**Document passage**
--- START ---

As people gain more access to Dolby Atmos and Spatial Audio, and more music is made for it, the full potential of the format will come into view. Right now, artists have barely scratched the surface of what’s possible, and that’s something music fans should be very excited about.

What is Spatial Audio used for?

Not every song is going to be mixed for Spatial, and nor should it be. There are still songs being mixed in mono. Same as how not every song needs drums, not every song needs object-based mixing.

However, there is currently a huge amount of music mixed for Spatial Audio. At that music event I mentioned, Giles Martin (son of famous Beatles producer George Martin) spoke about remixing The Beatles’ albums in Spatial, and how he discovered new details because each instrument and section of each song had more space to breathe. He could assign each band member a spot in the virtual room, and then place their instruments there.

--- END ---

**Recorded information**

--- START ---

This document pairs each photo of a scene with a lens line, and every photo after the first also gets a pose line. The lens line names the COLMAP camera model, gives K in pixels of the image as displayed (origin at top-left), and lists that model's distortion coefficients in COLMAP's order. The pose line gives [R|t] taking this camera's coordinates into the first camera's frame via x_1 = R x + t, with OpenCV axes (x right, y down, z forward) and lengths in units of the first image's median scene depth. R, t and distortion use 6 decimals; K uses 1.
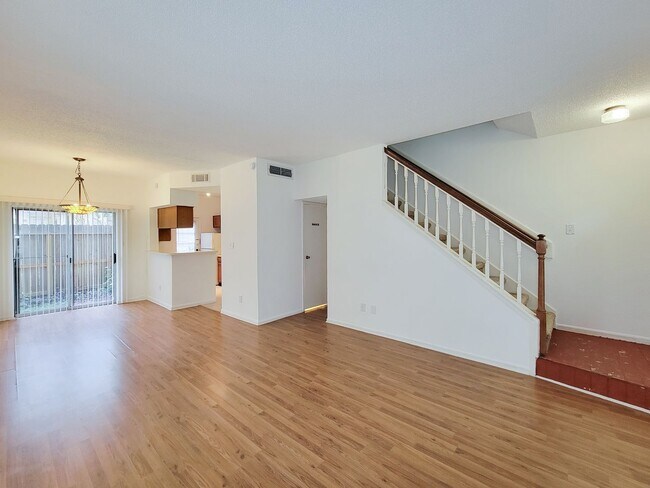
lens RADIAL K [[264.6, 0, 332.6], [0, 264.6, 241.1], [0, 0, 1]] dist [0.002139, -0.000116]
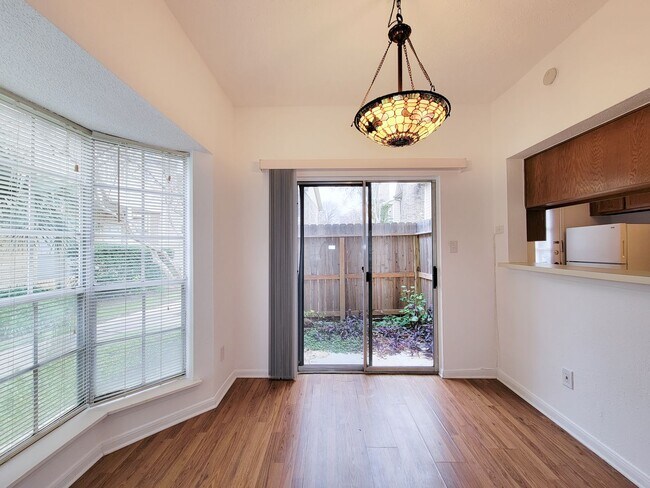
lens RADIAL K [[267.0, 0, 325.0], [0, 267.0, 244.0], [0, 0, 1]] dist [-0.001264, -0.000206]
pose [[0.620424, -0.013951, -0.784143, -0.686752], [-0.009386, 0.999638, -0.025211, 0.023909], [0.784211, 0.023001, 0.620068, 0.664525]]
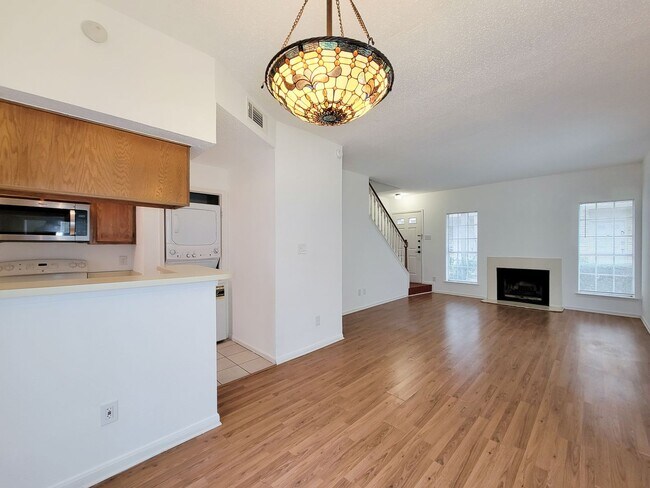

--- END ---

**Prompt 1**
From the Spatial Audio passage, quote the text word for word. Begin at the words "Not every song is" and stop after "their instruments there.".
**Prompt 2**
Answer these questions using the Spatial Audio passage:
(a) According to the passage, how much have artists explored what is possible with the format so far?
(b) What kind of mixing does the passage say not every song needs?
(c) What could Giles Martin assign each band member when remixing The Beatles' albums?
**Prompt 3**
Carry on the Spatial Audio passage, starting right after its final sentence.

**Response 1**
Not every song is going to be mixed for Spatial, and nor should it be. There are still songs being mixed in mono. Same as how not every song needs drums, not every song needs object-based mixing.

However, there is currently a huge amount of music mixed for Spatial Audio. At that music event I mentioned, Giles Martin (son of famous Beatles producer George Martin) spoke about remixing The Beatles’ albums in Spatial, and how he discovered new details because each instrument and section of each song had more space to breathe. He could assign each band member a spot in the virtual room, and then place their instruments there.

**Response 2**
(a) Artists have barely scratched the surface of what's possible.
(b) Object-based mixing.
(c) A spot in the virtual room, where he could then place their instruments.

**Response 3**
AirPods Max spatial audio
Apple’s AirPods Max are currently one of the few ways to get the full Spatial Audio experience. More support is coming, however.

Much like how most stereo songs place the audio in the centre of your head, most Spatial Audio mixes will surround you with sound in a way that feels natural. A good example is Finneas’ “A Concert Six Months From Now”, which uses a gentle Spatial effect to put you in an echoey room with the musicians. Spatial is present, and it adds an extra dimension to the song, but you don’t notice unless you’re looking for it. You just feel more immersed.

Same with “About Damn Time” by Lizzo, which has good separation of the objects and instruments, so you can almost “see” where everything is in the “room”. For an Australian example, Meg Mac’s album Matter Of Time is mixed in Spatial, and that extra dimension is palpable, even if you can’t put your finger on why.

How can I listen to Spatial Audio?

Currently, there aren’t a lot of ways to listen to Spatial Audio out loud. There are soundbars tuned for Dolby Atmos, but they’re more for movies than music.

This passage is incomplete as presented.